_TASK DESCRIPTION_
Pictures aside, write out the data exactly as it reads.

[ENTRIES SUPPLIED]

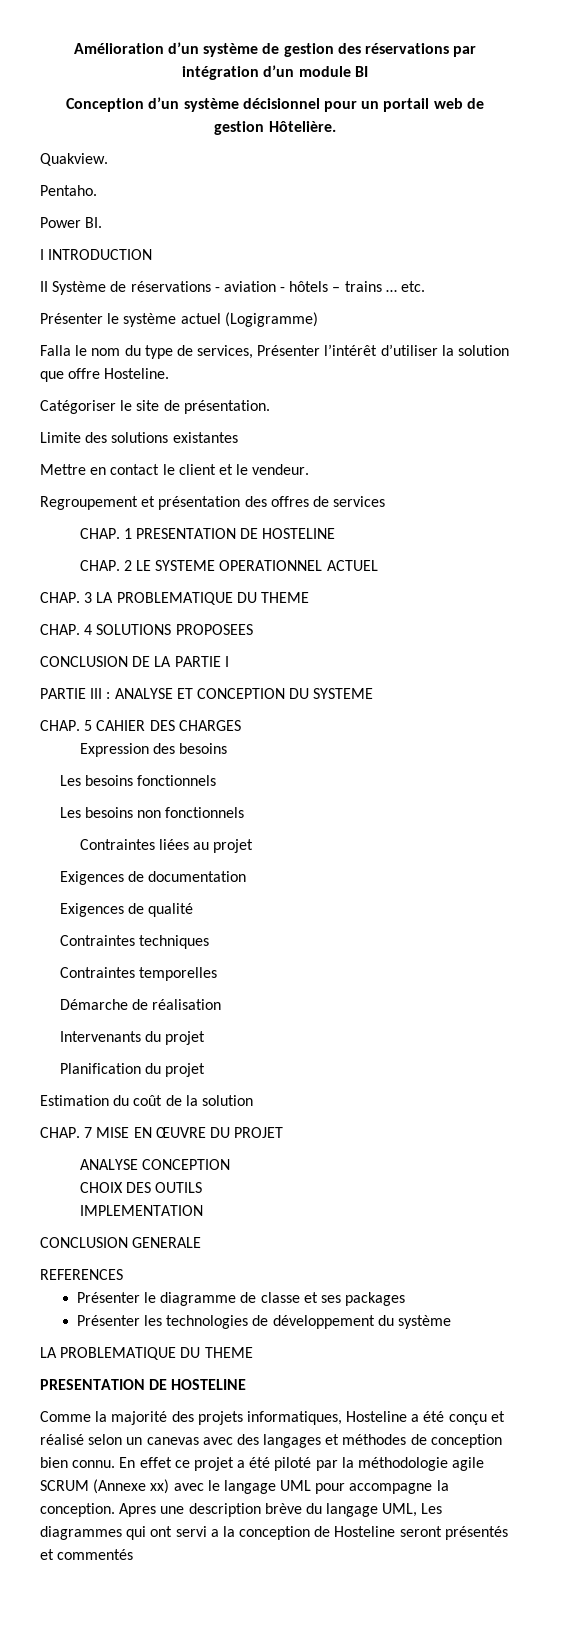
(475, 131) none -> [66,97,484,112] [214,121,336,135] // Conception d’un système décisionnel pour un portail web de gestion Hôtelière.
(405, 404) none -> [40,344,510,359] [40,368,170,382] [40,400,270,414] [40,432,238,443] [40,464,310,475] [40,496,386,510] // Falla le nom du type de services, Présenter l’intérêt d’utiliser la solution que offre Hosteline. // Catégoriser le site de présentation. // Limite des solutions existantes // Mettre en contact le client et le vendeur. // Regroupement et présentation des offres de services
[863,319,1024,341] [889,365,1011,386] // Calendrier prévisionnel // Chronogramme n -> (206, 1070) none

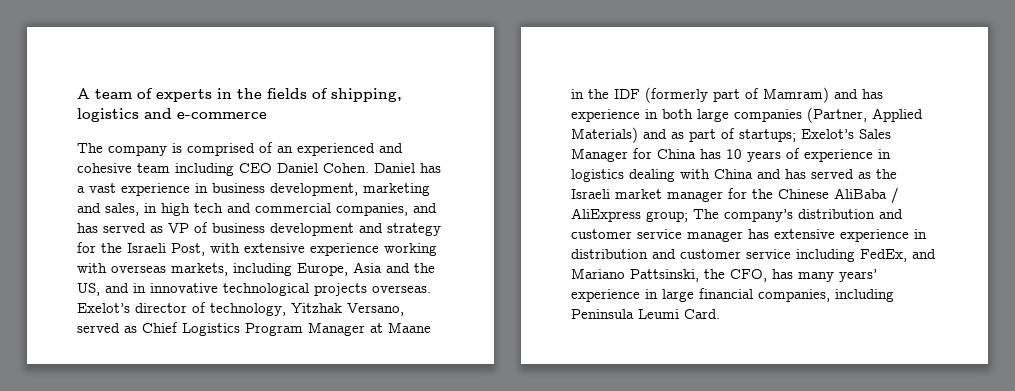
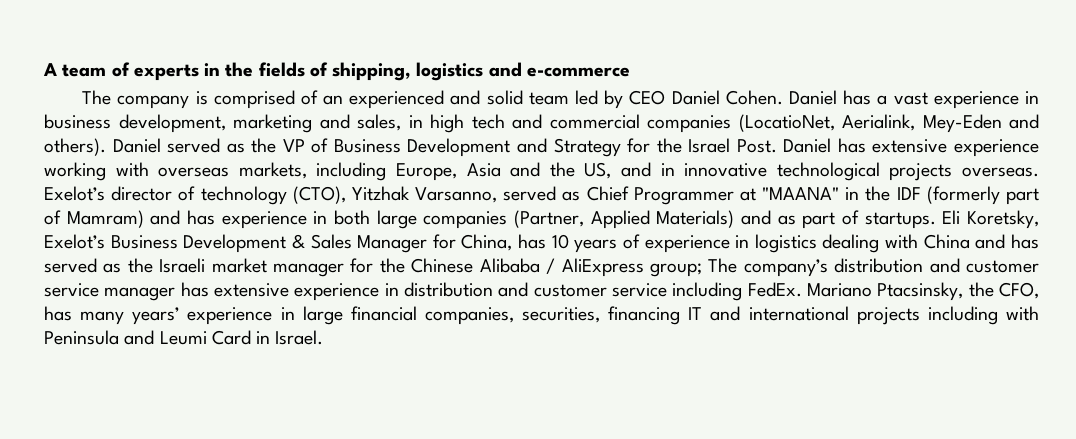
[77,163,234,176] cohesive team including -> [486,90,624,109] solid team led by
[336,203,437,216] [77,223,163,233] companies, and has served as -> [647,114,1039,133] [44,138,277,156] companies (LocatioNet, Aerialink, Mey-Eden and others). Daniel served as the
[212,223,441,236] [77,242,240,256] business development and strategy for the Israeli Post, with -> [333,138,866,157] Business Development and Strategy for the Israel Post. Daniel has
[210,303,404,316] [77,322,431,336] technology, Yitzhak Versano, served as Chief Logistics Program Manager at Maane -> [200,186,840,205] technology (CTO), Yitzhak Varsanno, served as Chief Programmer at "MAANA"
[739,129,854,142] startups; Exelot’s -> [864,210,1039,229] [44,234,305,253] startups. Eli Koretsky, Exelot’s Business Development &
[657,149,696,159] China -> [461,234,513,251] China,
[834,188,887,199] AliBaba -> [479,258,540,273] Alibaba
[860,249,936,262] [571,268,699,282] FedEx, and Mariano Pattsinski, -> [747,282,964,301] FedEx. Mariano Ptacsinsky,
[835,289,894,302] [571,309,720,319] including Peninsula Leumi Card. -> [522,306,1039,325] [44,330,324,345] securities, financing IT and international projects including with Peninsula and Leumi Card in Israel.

[/ENTRIES SUPPLIED]

_REPLY_
(475, 131) none -> [66,97,484,112] [214,121,336,135] // Conception d’un système décisionnel pour un portail web de gestion Hôtelière.
(405, 404) none -> [40,344,510,359] [40,368,170,382] [40,400,270,414] [40,432,238,443] [40,464,310,475] [40,496,386,510] // Falla le nom du type de services, Présenter l’intérêt d’utiliser la solution que offre Hosteline. // Catégoriser le site de présentation. // Limite des solutions existantes // Mettre en contact le client et le vendeur. // Regroupement et présentation des offres de services
[863,319,1024,341] [889,365,1011,386] // Calendrier prévisionnel // Chronogramme n -> (206, 1070) none

[77,163,234,176] cohesive team including -> [486,90,624,109] solid team led by
[336,203,437,216] [77,223,163,233] companies, and has served as -> [647,114,1039,133] [44,138,277,156] companies (LocatioNet, Aerialink, Mey-Eden and others). Daniel served as the
[212,223,441,236] [77,242,240,256] business development and strategy for the Israeli Post, with -> [333,138,866,157] Business Development and Strategy for the Israel Post. Daniel has
[210,303,404,316] [77,322,431,336] technology, Yitzhak Versano, served as Chief Logistics Program Manager at Maane -> [200,186,840,205] technology (CTO), Yitzhak Varsanno, served as Chief Programmer at "MAANA"
[739,129,854,142] startups; Exelot’s -> [864,210,1039,229] [44,234,305,253] startups. Eli Koretsky, Exelot’s Business Development &
[657,149,696,159] China -> [461,234,513,251] China,
[834,188,887,199] AliBaba -> [479,258,540,273] Alibaba
[860,249,936,262] [571,268,699,282] FedEx, and Mariano Pattsinski, -> [747,282,964,301] FedEx. Mariano Ptacsinsky,
[835,289,894,302] [571,309,720,319] including Peninsula Leumi Card. -> [522,306,1039,325] [44,330,324,345] securities, financing IT and international projects including with Peninsula and Leumi Card in Israel.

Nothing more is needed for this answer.